Comparison with Guodian and received versions. The Guodian Zīyī (KR2p0150), excavated in 1993, and the Shanghai Museum version share the same basic structure and content, with numerous textual variants. Both predate and differ in ordering and wording from the received Lǐjì 禮記 chapter Zīyī (chapter 33 in the modern numbering). The existence of two independent manuscript witnesses, both from Jiangling-area Chu tombs of roughly the same period, confirms the text’s pre-Qin origin and wide circulation. The Shanghai Museum version preserves section headings as ordinal numbers (一, 二, 三 …) and cites a wider range of classical texts including 《尹誥》, 《君牙》, 《君陳》, 《呂刑》, 《康誥》, and 《君奭》.

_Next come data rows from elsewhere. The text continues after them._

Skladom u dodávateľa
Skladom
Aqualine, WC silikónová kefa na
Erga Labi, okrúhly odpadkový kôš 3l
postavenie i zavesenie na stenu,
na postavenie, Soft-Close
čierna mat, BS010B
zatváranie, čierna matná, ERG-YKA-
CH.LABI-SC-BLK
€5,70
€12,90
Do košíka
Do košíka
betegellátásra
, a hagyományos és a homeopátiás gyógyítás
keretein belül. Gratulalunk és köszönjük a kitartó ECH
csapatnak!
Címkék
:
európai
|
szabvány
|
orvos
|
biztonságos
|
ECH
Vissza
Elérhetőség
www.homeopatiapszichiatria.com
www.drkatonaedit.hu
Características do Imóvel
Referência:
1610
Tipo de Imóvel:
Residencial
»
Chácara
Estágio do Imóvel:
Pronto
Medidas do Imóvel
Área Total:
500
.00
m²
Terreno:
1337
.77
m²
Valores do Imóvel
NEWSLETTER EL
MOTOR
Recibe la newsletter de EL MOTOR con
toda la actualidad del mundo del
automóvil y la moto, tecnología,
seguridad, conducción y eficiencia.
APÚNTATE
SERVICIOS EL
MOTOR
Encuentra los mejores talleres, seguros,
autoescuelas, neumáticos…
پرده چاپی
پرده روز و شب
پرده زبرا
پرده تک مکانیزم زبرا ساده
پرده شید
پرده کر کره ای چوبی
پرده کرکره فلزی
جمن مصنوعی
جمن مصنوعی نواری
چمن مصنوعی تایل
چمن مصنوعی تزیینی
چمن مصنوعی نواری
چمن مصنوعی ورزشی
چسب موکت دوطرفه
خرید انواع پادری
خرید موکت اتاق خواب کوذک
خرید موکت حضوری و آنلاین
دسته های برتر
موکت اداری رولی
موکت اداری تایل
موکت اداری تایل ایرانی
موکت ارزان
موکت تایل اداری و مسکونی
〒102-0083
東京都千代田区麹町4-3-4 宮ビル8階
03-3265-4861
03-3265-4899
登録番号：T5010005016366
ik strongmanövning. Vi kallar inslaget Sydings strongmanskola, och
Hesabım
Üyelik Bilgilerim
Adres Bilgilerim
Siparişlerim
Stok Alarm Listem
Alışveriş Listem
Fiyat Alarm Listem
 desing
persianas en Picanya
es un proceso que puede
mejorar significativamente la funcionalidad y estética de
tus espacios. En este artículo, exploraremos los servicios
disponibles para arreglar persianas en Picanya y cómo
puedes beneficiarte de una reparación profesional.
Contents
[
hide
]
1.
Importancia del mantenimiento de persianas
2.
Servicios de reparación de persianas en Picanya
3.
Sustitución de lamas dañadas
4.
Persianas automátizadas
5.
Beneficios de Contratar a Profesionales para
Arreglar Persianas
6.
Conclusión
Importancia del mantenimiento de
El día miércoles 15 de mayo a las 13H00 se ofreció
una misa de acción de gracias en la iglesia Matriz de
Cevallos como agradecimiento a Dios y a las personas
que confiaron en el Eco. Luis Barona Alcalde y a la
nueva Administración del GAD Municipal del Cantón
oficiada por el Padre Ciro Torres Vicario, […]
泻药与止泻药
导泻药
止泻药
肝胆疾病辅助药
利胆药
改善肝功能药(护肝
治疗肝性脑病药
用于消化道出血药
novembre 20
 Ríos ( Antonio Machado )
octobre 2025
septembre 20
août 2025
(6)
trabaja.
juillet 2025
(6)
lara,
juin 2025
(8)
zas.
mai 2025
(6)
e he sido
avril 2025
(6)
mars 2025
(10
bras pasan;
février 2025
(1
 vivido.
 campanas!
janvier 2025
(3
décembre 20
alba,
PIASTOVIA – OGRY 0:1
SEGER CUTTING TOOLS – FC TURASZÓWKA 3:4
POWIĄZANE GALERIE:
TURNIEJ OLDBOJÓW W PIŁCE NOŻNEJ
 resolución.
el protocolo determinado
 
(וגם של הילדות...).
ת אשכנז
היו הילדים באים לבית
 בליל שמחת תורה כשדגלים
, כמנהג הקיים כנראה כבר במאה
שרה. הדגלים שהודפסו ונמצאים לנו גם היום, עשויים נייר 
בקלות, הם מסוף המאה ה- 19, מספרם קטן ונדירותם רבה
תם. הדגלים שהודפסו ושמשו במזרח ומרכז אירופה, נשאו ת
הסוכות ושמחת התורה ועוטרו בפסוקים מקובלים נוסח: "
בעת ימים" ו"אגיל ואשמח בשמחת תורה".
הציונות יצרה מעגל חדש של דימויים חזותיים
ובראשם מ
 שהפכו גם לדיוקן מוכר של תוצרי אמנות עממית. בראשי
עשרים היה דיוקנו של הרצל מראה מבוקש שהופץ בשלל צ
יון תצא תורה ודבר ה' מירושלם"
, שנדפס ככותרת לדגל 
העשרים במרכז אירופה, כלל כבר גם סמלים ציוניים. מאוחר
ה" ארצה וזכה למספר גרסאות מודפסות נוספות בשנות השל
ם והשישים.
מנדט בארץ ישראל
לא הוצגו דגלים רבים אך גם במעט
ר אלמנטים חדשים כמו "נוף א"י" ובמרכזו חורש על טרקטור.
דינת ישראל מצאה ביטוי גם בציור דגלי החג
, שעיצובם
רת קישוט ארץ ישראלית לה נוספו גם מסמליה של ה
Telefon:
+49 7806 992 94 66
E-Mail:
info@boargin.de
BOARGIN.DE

Dating. The received Lǐjì chapter is attributed to the Confucian tradition broadly; the manuscript versions push the text back firmly into the Warring States period. notBefore -450 / notAfter -300 is a defensible bracket.
Translations and research
- 馬承源主編. 《上海博物館藏戰國楚竹書》第一冊. 上海古籍出版社, 2001. (editio princeps)
- 俞紹宏、張青松主編. 《上海博物館藏戰國楚簡集釋》第一冊. 社會科學文獻出版社, 2020.
- Shaughnessy, Edward L. Rewriting Early Chinese Texts. SUNY Press, 2006.
- Cook, Scott, tr. The Bamboo Texts of Guodian: A Study and Complete Translation. 2 vols. Cornell East Asia Series, 2012. (Includes the Guodian Zīyī; directly relevant for comparison.)
- Holloway, Kenneth. Guodian: The Newly Discovered Seeds of Chinese Religious and Political Philosophy. OUP, 2009. (Contains translation and analysis of the Guodian Zīyī.)
- Meyer, Dirk. Philosophy on Bamboo: Text and the Production of Meaning in Early China. Brill, 2011.
Other points of interest
The Zīyī text tradition is one of the best-documented cases of a pre-canonical Confucian work existing in multiple manuscript versions. The availability of three witnesses — Guodian, Shanghai Museum, and received Lǐjì — enables philological analysis of how Confucian texts were copied, modified, and eventually canonized. The Zīyī’s emphasis on the ruler’s sincere display of moral preferences as the mechanism of popular governance links it to the broader Warring States discourse on the efficacy of de 德 (virtue/potency) in political leadership.